エーザイ株式会社(本社:東京都、社長:内藤晴夫)は、開発中のマルチキナーゼ阻害剤「lenvatinib (米国一般名、当社開発番号:E7080)」が、進行性放射性ヨウ素治療抵抗性分化型甲状腺がん患者様を対象とする第Ⅱ相臨床試験の予備的解析結果で、治験医師評価によるアップデート客観的奏効率(Objective Response Rate:ORR)が59%(58例中34例、95%信頼区間:45-71)であったことを発表しました。本試験の結果は、2011年6月6日に、第47回米国臨床腫瘍学会(American Society of Clinical Oncology:ASCO)年次総会で口頭発表されます。

マルチキナーゼ阻害剤「lenvatinib (E7080)」のグローバル、非盲検、単群第Ⅱ相臨床試験は、過去12カ月で疾患が進行した放射性ヨウ素治療抵抗性分化型甲状腺がん患者様58名を対象としました。
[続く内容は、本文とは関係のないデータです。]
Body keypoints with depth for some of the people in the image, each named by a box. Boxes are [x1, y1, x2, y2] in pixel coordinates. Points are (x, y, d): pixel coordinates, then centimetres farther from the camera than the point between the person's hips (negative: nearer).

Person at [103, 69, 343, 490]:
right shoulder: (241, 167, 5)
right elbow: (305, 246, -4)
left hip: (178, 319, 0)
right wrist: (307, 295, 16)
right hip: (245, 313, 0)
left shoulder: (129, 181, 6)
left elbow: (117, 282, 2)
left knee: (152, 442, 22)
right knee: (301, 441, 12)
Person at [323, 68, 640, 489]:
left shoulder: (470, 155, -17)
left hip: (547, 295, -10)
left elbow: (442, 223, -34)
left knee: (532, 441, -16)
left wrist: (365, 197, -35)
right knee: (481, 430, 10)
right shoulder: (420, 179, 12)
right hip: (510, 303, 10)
疾患進行はRECIST評価基準 (Response Evaluation Criteria in Solid Tumors : 固形がんに対する効果を判定する際に用いられる評価基準)に基づいて評価されました。

治療抵抗性分化型甲状腺がんは、治療が困難で生命にかかわる疾患であり、その治療選択肢は限られているため、アンメット・メディカル・ニーズが非常に高い領域です。「lenvatinib (E7080)」 は現在、米国において、進行性放射性ヨウ素治療抵抗性分化型甲状腺がん患者様を対象とする第Ⅲ相臨床試験が実施されています。

本試験において、最も頻繁に報告された有害事象は、高血圧:74%(Grade 3: 10%)、タンパク尿:60%(Grade 3: 10%)、体重減少:57%(Grade 3: 7%)、下痢:55%(Grade 3: 10%)、けん怠感:53%(Grade 3: 7%)、でした。患者様の35%は、減量により毒性の管理が可能になりました。また、最終的に23%の患者様が有害事象により投与中止に至りました。
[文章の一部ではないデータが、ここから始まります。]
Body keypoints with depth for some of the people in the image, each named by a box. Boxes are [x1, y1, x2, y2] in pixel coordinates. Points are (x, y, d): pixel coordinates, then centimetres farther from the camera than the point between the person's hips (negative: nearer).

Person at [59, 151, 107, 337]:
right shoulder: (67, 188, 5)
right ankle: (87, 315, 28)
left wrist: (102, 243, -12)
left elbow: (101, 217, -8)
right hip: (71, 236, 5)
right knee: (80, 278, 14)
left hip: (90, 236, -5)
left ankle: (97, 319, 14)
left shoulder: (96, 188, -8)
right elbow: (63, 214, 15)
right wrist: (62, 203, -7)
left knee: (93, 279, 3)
当社は、米国、欧州、日本で承認を取得した自社創製の新規抗がん剤「ハラヴェン」をはじめとして、「lenvatinib(E7080)」、「farletuzumab(MORAb-003)」など、乳がん、卵巣がん、甲状腺がん、子宮内膜がんなどのウーマンオンコロジー(女性特有のがん)分野における製品群の充実化に集中して取り組んでいます。これらの取り組みにより、がん患者様とそのご家族、医療従事者の多様なニーズの充足とベネフィット向上により一層貢献し、当社のヒューマン・ヘルスケア(hhc)ミッションを果たしてまいります。

以上

[参考資料として、「lenvatinib」の第Ⅱ相臨床試験、甲状腺がん、「lenvatinib(E7080)」について添付しています]

<参考資料>

1. 「Lenvatinib(E7080)」の第Ⅱ相臨床試験について

進行性放射性ヨウ素治療抵抗性分化型甲状腺がんに対するマルチキナーゼ阻害剤「lenvatinib (E7080)」のグローバル、非盲検、単群第Ⅱ相臨床試験は、過去12カ月で疾患が進行した放射性ヨウ素治療抵抗性DTC(乳頭がん、濾胞がん又はヒュルトレ細胞がん)患者様58名を対象としました。疾患進行はRECIST (Response Evaluation Criteria in Solid Tumors : 固形がんに対する効果を判定する際に用いられる評価基準)に基づいて評価されました。本試験は、1日1回「lenvatinib」として1回24mgから投与を開始し、疾患進行もしくは管理不能の有害事象の発現に至るまで28日間を1クールとして投与を繰り返しました。

2. 甲状腺がんについて

甲状腺がんは、気管の付近、頸部の前面に位置する甲状腺の組織に生じるがんの一種です。男性より女性に多く、通常25歳から65歳 までの間に発症します。最も多く見られる甲状腺がんの種類である乳頭がんと濾胞がん(ヒュルトレ細胞がんを含む)は、分化型甲状腺がん(Differentiated Thyroid Cancer: DTC)として分類され、甲状腺がんの95%を占めます。甲状腺がん患者様の多くは、手術および放射性ヨウ素療法で治療できる一方、少数の治療に反応しない患者様もいます。

3. 「Lenvatinib (E7080)」について

「lenvatinib (E7080)」は、当社オンコロジー ユニットが創薬化学技術を駆使して創製した、ユニークな受容体チロシンキナーゼ阻害プロファイルを有する、マルチキナーゼ阻害剤です。血管内皮増殖因子(Vascular Endothelial Growth Factor: VEGF)の受容体であるVEGFR2のチロシンキナーゼおよび血管新生や腫瘍増殖に関わる複数のキナーゼをバランスよく阻害する、血管新生・腫瘍増殖阻害剤です。現在、当社が複数のがん種で開発中の分子標的薬です。